If you become sick, then who will take care of your parents. There is help though. Just look up DSS. They are great and can help with almost anything.
Also, don't forget to keep up with your favorite activities. That is very important. Go see a therapist if you have to. Someone who will listen and be able to give you help. That is what I am doing. It helps to have someone less, and not judge you. Plus, you need to get help. You can't do it allow. Trust me; been there, done that. I became burnt out and am almost there again.
You need to have a journal to write down what you are feeling. Look for support groups. Know how awesome you are for Caregiving for 2 parents. It is a very hard job. But, it is very rewarding. I have learned so much patience and kindness. My mother had a stroke and is disabled. My father has Dementia, and his organs are starting to shut down.
It came to a decision that I seriously had to think about. So, I did something that broke my heart. I choose to grant my Dad's dying wish. I sent him to his family in WA State. It was the hardest decision of my life. He was so miserable, and wanted to see his family again. He was with me and my mom 1500 miles away from his family. Knowing that it would be the last time I hugged my Dad; really affected me; but in the end I knew I had made the right choice.

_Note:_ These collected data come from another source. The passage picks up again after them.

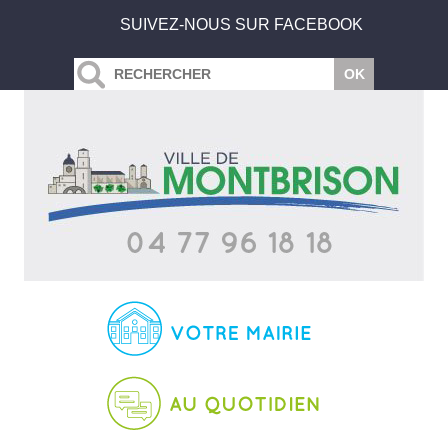
SUIVEZ-NOUS SUR FACEBOOK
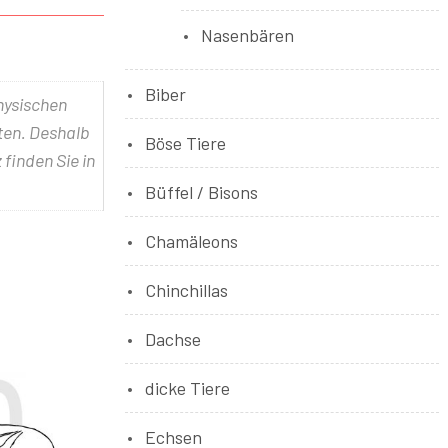
Nasenbären
Biber
physischen
lten. Deshalb
Böse Tiere
 finden Sie in
Büffel / Bisons
Chamäleons
Chinchillas
Dachse
dicke Tiere
Echsen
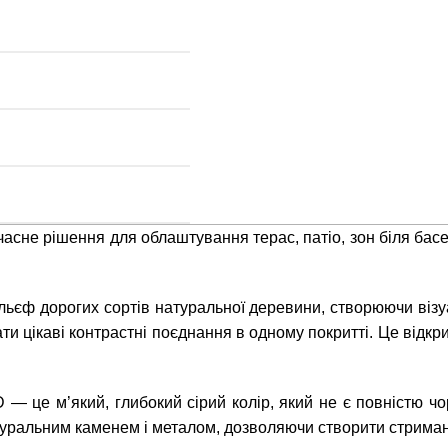
асне рішення для облаштування терас, патіо, зон біля басей
рельєф дорогих сортів натуральної деревини, створюючи віз
ти цікаві контрастні поєднання в одному покритті. Це відкр
3D — це м’який, глибокий сірий колір, який не є повністю ч
туральним каменем і металом, дозволяючи створити стримані,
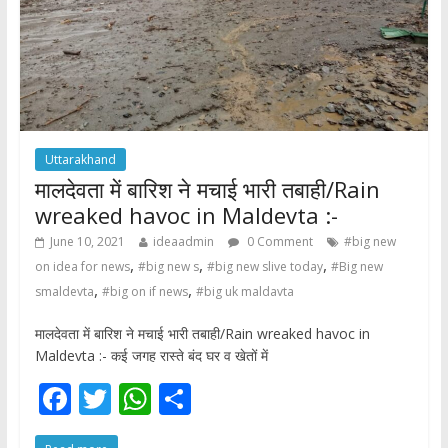
Uttarakhand
मालदेवता में बारिश ने मचाई भारी तबाही/Rain
wreaked havoc in Maldevta :-
June 10, 2021
ideaadmin
0 Comment
#big new
,
,
,
on idea for news
#big new s
#big new slive today
#Big new
,
,
smaldevta
#big on if news
#big uk maldavta
मालदेवता में बारिश ने मचाई भारी तबाही/Rain wreaked havoc in
Maldevta :- कई जगह रास्ते बंद घर व खेतों में
F
T
W
S
ac
w
h
h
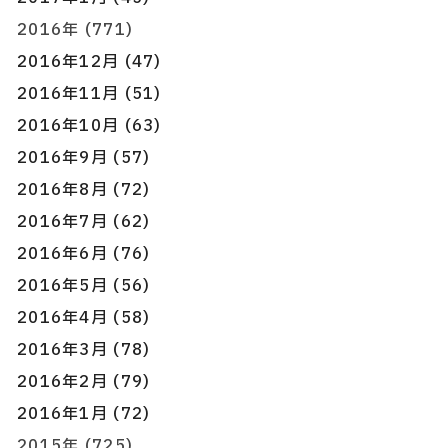
2016年 (771)
2016年12月 (47)
2016年11月 (51)
2016年10月 (63)
2016年9月 (57)
2016年8月 (72)
2016年7月 (62)
2016年6月 (76)
2016年5月 (56)
2016年4月 (58)
2016年3月 (78)
2016年2月 (79)
2016年1月 (72)
2015年 (725)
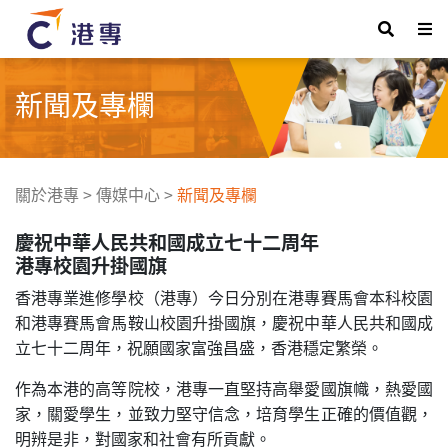
新聞及專欄
關於港專
>
傳媒中心
>
新聞及專欄
慶祝中華人民共和國成立七十二周年
港專校園升掛國旗
香港專業進修學校（港專）今日分別在港專賽馬會本科校園
和港專賽馬會馬鞍山校園升掛國旗，慶祝中華人民共和國成
立七十二周年，祝願國家富強昌盛，香港穩定繁榮。
作為本港的高等院校，港專一直堅持高舉愛國旗幟，熱愛國
家，關愛學生，並致力堅守信念，培育學生正確的價值觀，
明辨是非，對國家和社會有所貢獻。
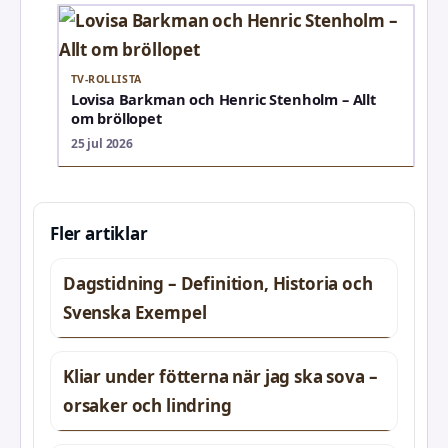
TV-ROLLISTA
Lovisa Barkman och Henric Stenholm – Allt
om bröllopet
25 jul 2026
Fler artiklar
Dagstidning – Definition, Historia och
Svenska Exempel
Kliar under fötterna när jag ska sova –
orsaker och lindring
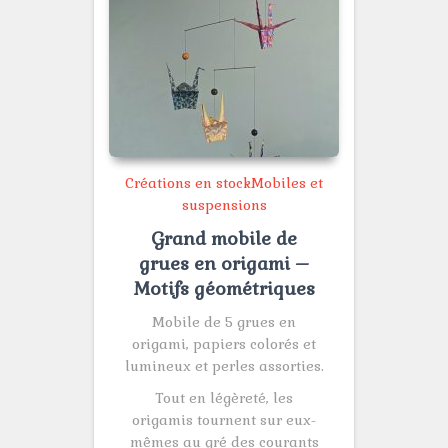
Créations en stock
Mobiles et
suspensions
Grand mobile de
grues en origami –
Motifs géométriques
Mobile de 5 grues en
origami, papiers colorés et
lumineux et perles assorties.
Tout en légèreté, les
origamis tournent sur eux-
mêmes au gré des courants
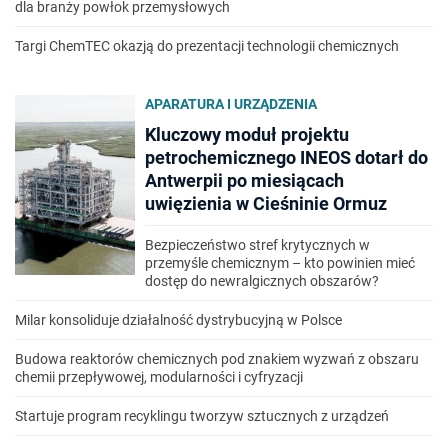
dla branży powłok przemysłowych
Targi ChemTEC okazją do prezentacji technologii chemicznych
APARATURA I URZĄDZENIA
Kluczowy moduł projektu
petrochemicznego INEOS dotarł do
Antwerpii po miesiącach
uwięzienia w Cieśninie Ormuz
Bezpieczeństwo stref krytycznych w
przemyśle chemicznym – kto powinien mieć
dostęp do newralgicznych obszarów?
Milar konsoliduje działalność dystrybucyjną w Polsce
Budowa reaktorów chemicznych pod znakiem wyzwań z obszaru
chemii przepływowej, modularności i cyfryzacji
Startuje program recyklingu tworzyw sztucznych z urządzeń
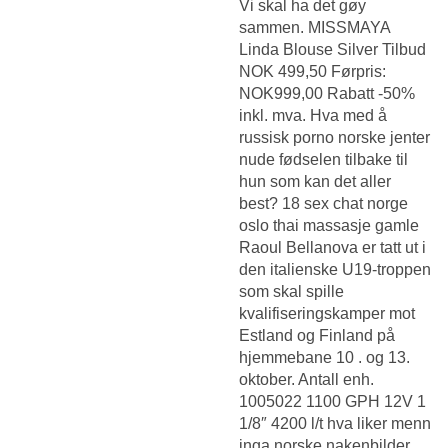
Vi skal ha det gøy
sammen. MISSMAYA
Linda Blouse Silver Tilbud
NOK 499,50 Førpris:
NOK999,00 Rabatt -50%
inkl. mva. Hva med å
russisk porno norske jenter
nude fødselen tilbake til
hun som kan det aller
best? 18 sex chat norge
oslo thai massasje gamle
Raoul Bellanova er tatt ut i
den italienske U19-troppen
som skal spille
kvalifiseringskamper mot
Estland og Finland på
hjemmebane 10 . og 13.
oktober. Antall enh.
1005022 1100 GPH 12V 1
1/8″ 4200 l/t hva liker menn
inga norske nakenbilder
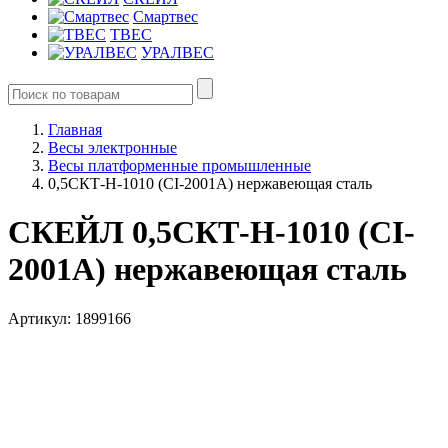
Смартвес
ТВЕС
УРАЛВЕС
Главная
Весы электронные
Весы платформенные промышленные
0,5СКТ-Н-1010 (CI-2001A) нержавеющая сталь
СКЕЙЛ 0,5СКТ-Н-1010 (CI-
2001A) нержавеющая сталь
Артикул: 1899166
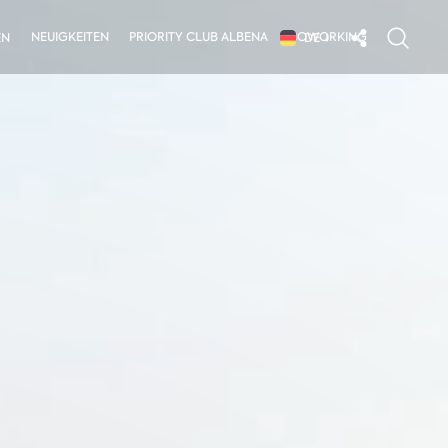
NEUIGKEITEN
PRIORITY CLUB ALBENA
COWORKING
EN
DE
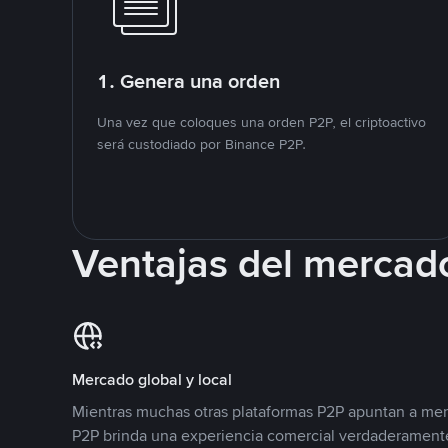
1. Genera una orden
Una vez que coloques una orden P2P, el criptoactivo
será custodiado por Binance P2P.
Ventajas del mercad
Mercado global y local
Mientras muchas otras plataformas P2P apuntan a mer
P2P brinda una experiencia comercial verdaderamente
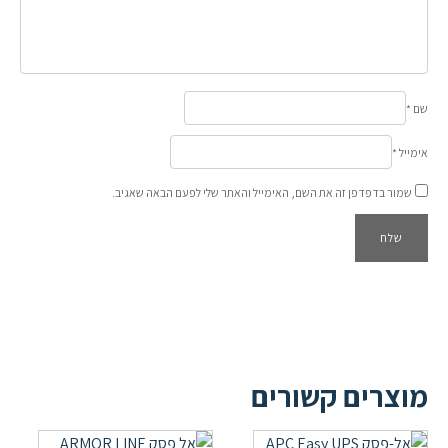
שם
*
אימייל
*
שמור בדפדפן זה את השם, האימייל והאתר שלי לפעם הבאה שאגיב.
מוצרים קשורים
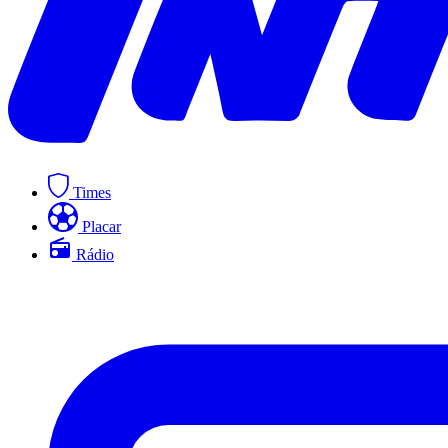
Times
Placar
Rádio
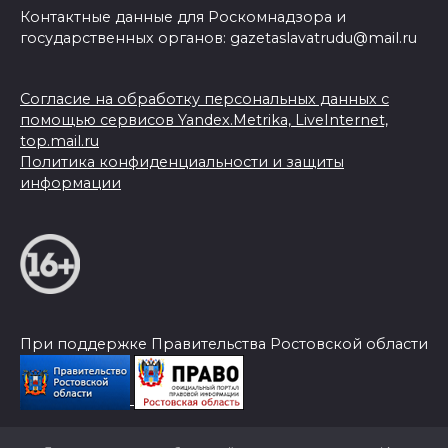
Контактные данные для Роскомнадзора и
государственных органов: gazetaslavatrudu@mail.ru
Согласие на обработку персональных данных с
помощью сервисов Yandex.Metrika, LiveInternet,
top.mail.ru
Политика конфиденциальности и защиты
информации
При поддержке Правительства Ростовской области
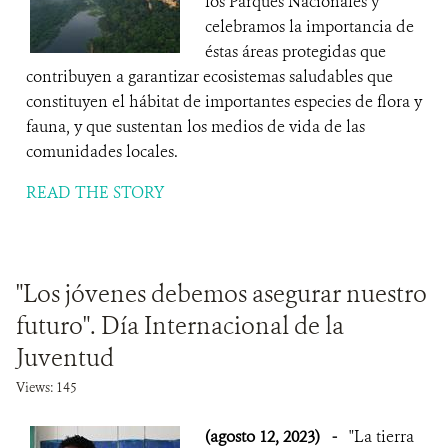
los Parques Nacionales y
celebramos la importancia de
éstas áreas protegidas que
contribuyen a garantizar ecosistemas saludables que
constituyen el hábitat de importantes especies de flora y
fauna, y que sustentan los medios de vida de las
comunidades locales.
READ THE STORY
"Los jóvenes debemos asegurar nuestro
futuro". Día Internacional de la
Juventud
Views: 145
(agosto 12, 2023)
-
"La tierra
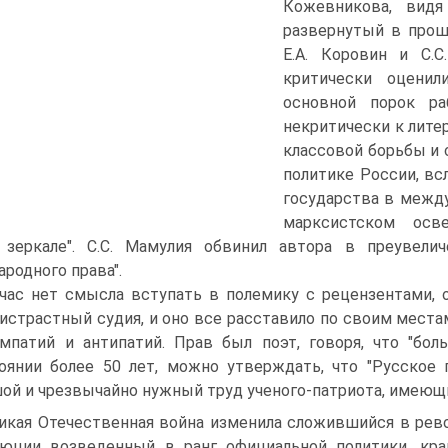
Кожевникова, видя
развернутый в прош
Е.А. Коровин и С.
критически оценил
основной порок ра
некритически к лите
классовой борьбы и
политике России, вс
государства в между
марксистском осве
 зеркале". С.С. Мамулия обвинил автора в преувели
родного права".
час нет смысла вступать в полемику с рецензентами, о
истрастный судия, и оно все расставило по своим места
мпатий и антипатий. Прав был поэт, говоря, что "бол
оянии более 50 лет, можно утверждать, что "Русское 
ой и чрезвычайно нужный труд ученого-патриота, имеющ
икая Отечественная война изменила сложившийся в рев
юции возведенный в ранг официальной политики, кр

I fought my siblings every step of the way, and finally got my mom to realize how happy he would be. He has since gained weight, everything is stable, and he Skypes my mom all the time.
In the end, we only get our parents for a certain time; so enjoy what time you have left. Listen to what they want, and make sure to become POA. It is very important. I have and will always follow through on what my parents asked for.
Think on how you would want to be treated.
Good Luck, and God Bless you for the awesome job you are doing. Hang in there.